■ Work order ■
Quote the entire listing below verbatim, omitting the pictures from your reply.

■ Dataset section ■
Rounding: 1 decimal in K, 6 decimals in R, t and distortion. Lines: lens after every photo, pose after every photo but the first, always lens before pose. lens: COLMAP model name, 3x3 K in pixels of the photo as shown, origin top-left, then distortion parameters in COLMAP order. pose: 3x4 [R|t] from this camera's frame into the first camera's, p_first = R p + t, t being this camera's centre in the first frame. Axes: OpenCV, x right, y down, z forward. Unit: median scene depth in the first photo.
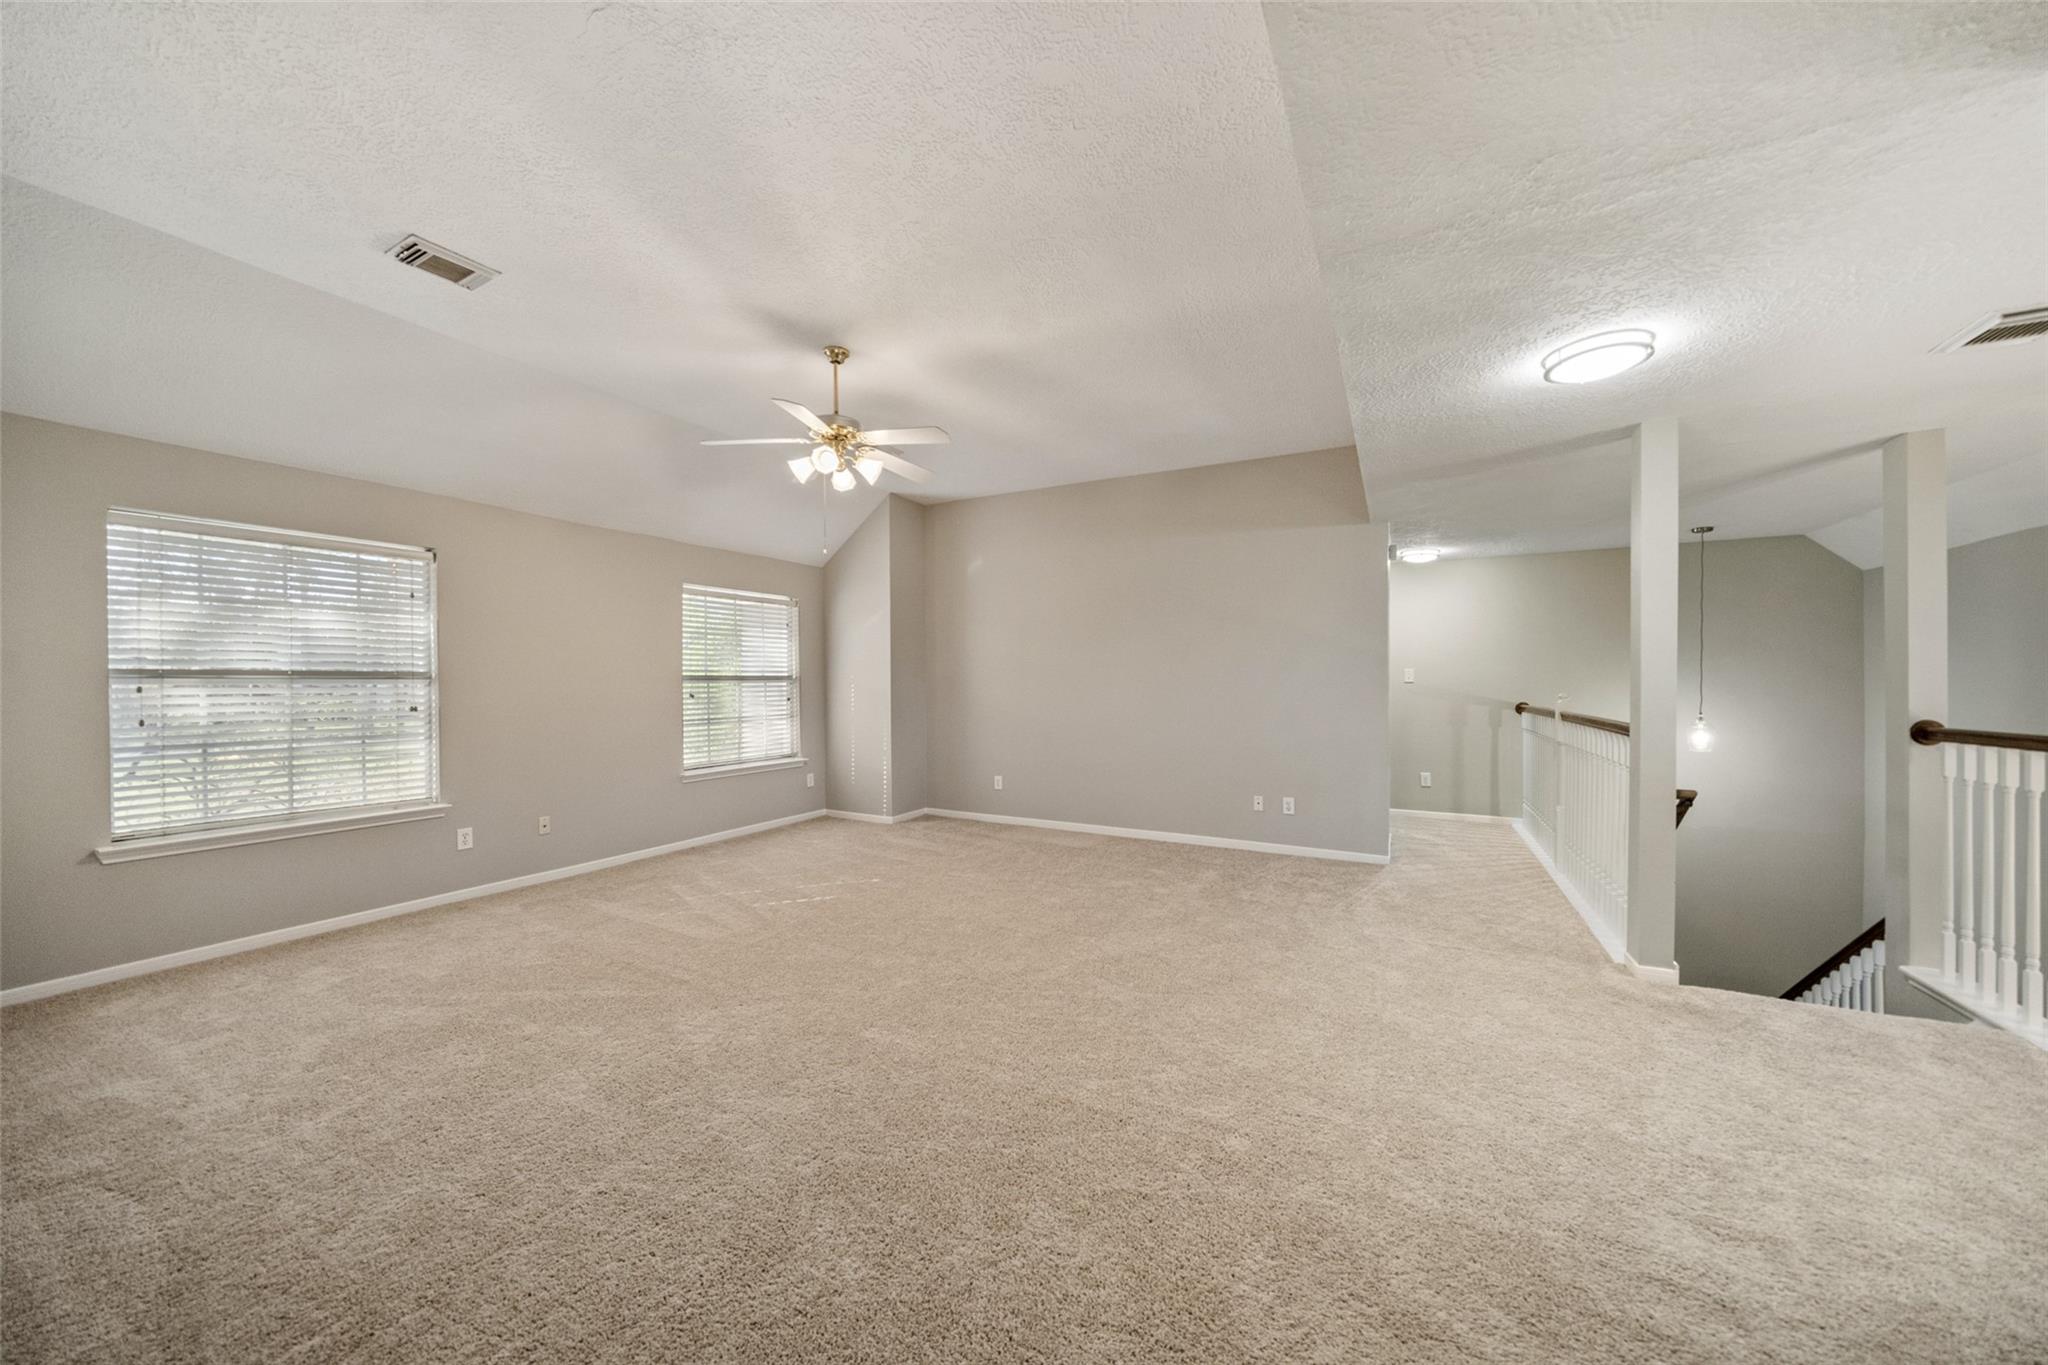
lens RADIAL K [[720.9, 0, 1037.8], [0, 720.9, 676.7], [0, 0, 1]] dist [-0.007678, 0.000110]
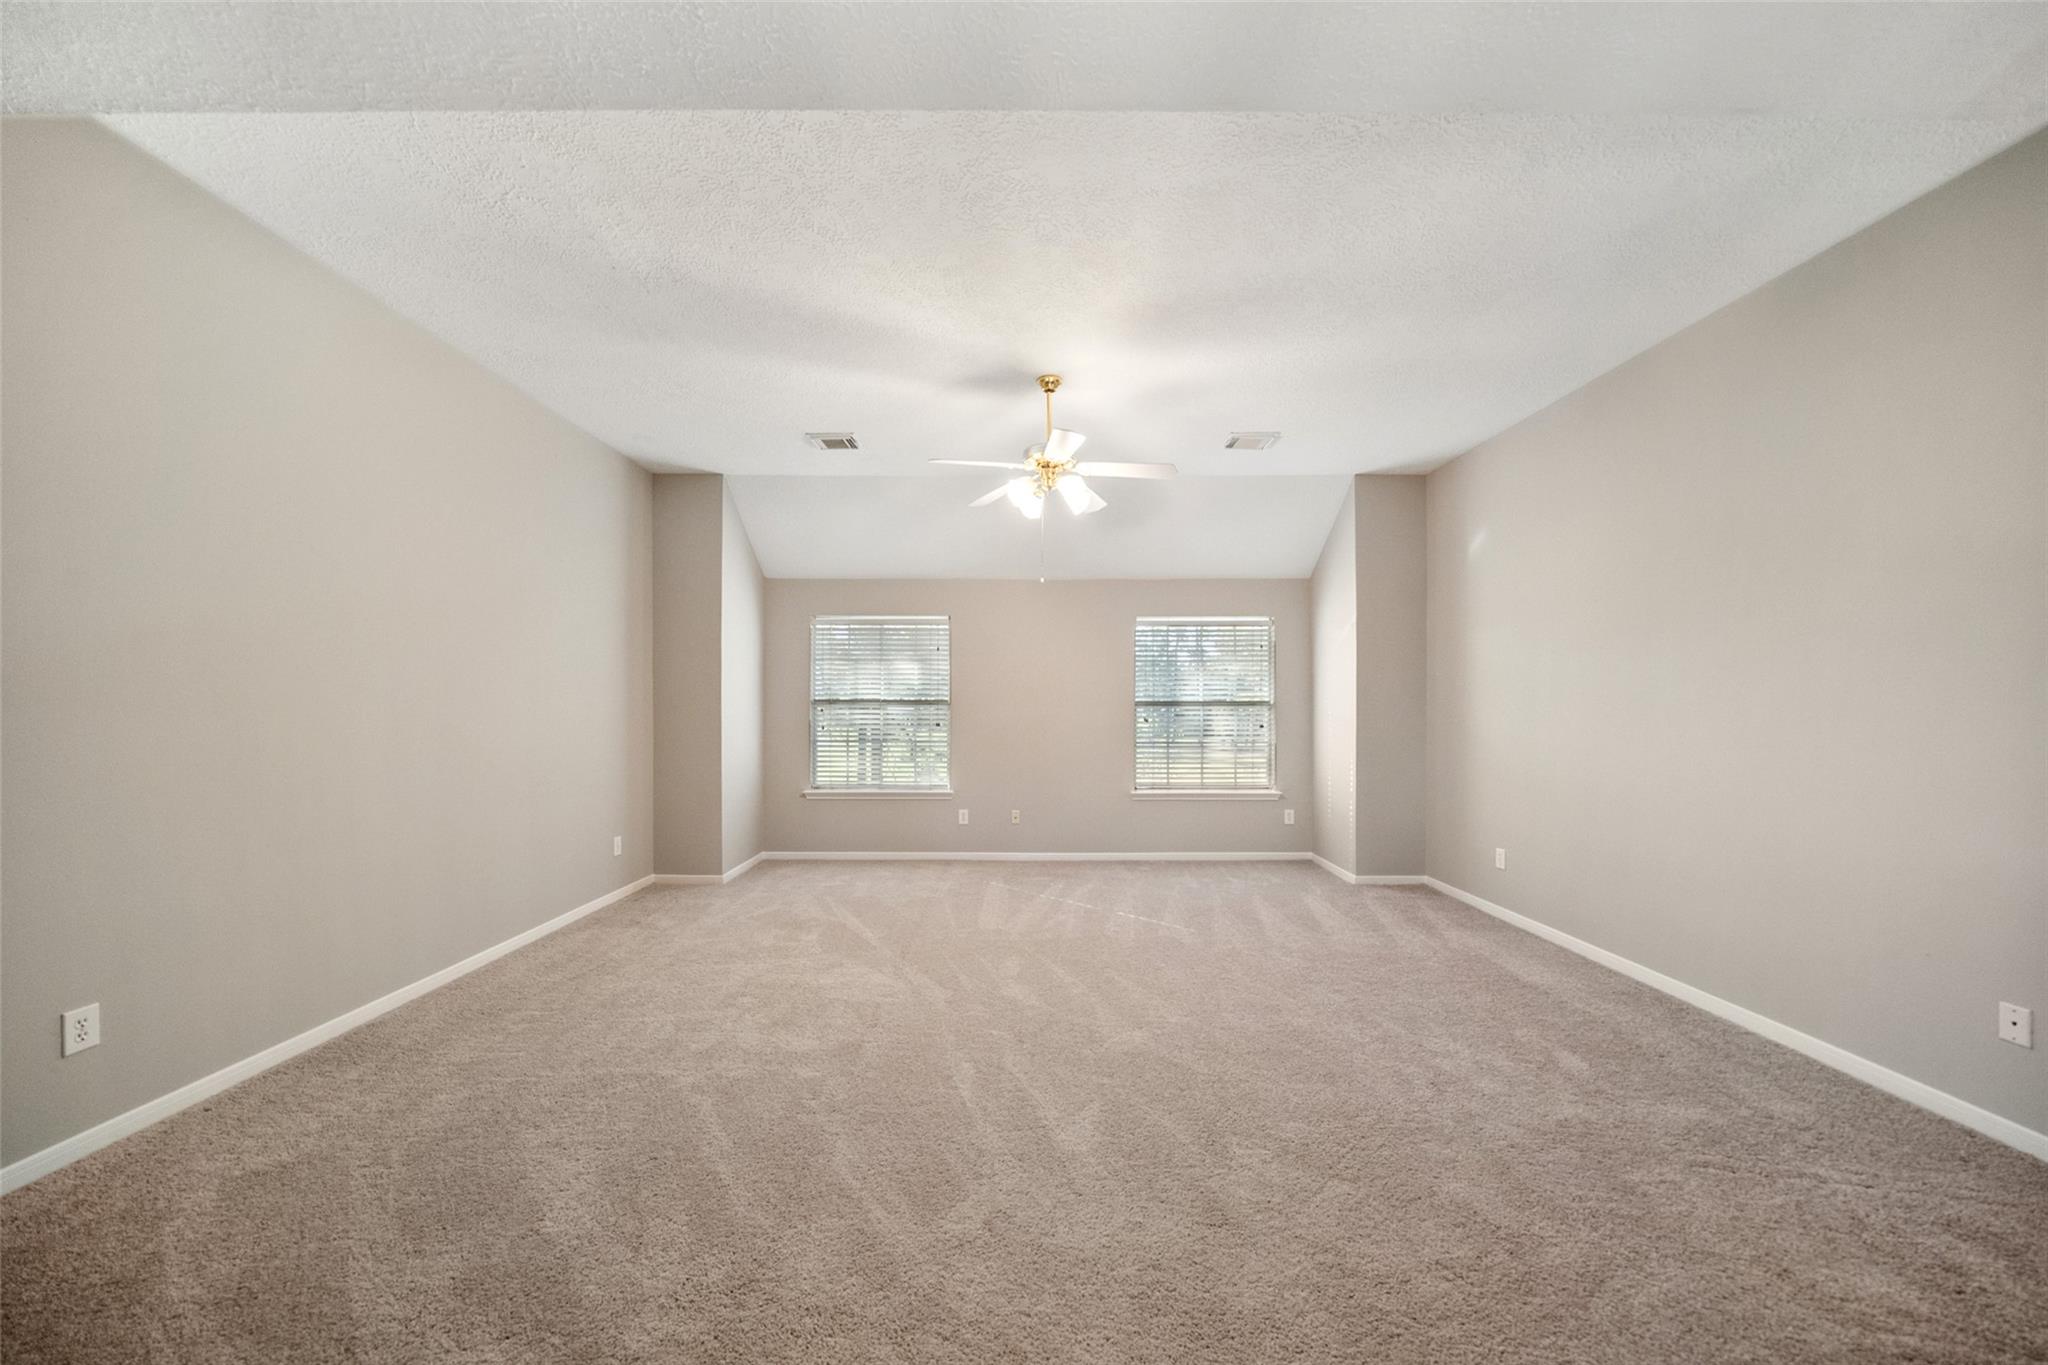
lens RADIAL K [[731.0, 0, 1024.0], [0, 731.0, 682.5], [0, 0, 1]] dist [-0.000855, 0.000062]
pose [[0.447144, -0.029578, -0.893973, 0.521469], [0.001431, 0.999475, -0.032353, 0.006983], [0.894461, 0.013187, 0.446952, 0.428117]]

■ Final answer ■
Rounding: 1 decimal in K, 6 decimals in R, t and distortion. Lines: lens after every photo, pose after every photo but the first, always lens before pose. lens: COLMAP model name, 3x3 K in pixels of the photo as shown, origin top-left, then distortion parameters in COLMAP order. pose: 3x4 [R|t] from this camera's frame into the first camera's, p_first = R p + t, t being this camera's centre in the first frame. Axes: OpenCV, x right, y down, z forward. Unit: median scene depth in the first photo.
lens RADIAL K [[720.9, 0, 1037.8], [0, 720.9, 676.7], [0, 0, 1]] dist [-0.007678, 0.000110]
lens RADIAL K [[731.0, 0, 1024.0], [0, 731.0, 682.5], [0, 0, 1]] dist [-0.000855, 0.000062]
pose [[0.447144, -0.029578, -0.893973, 0.521469], [0.001431, 0.999475, -0.032353, 0.006983], [0.894461, 0.013187, 0.446952, 0.428117]]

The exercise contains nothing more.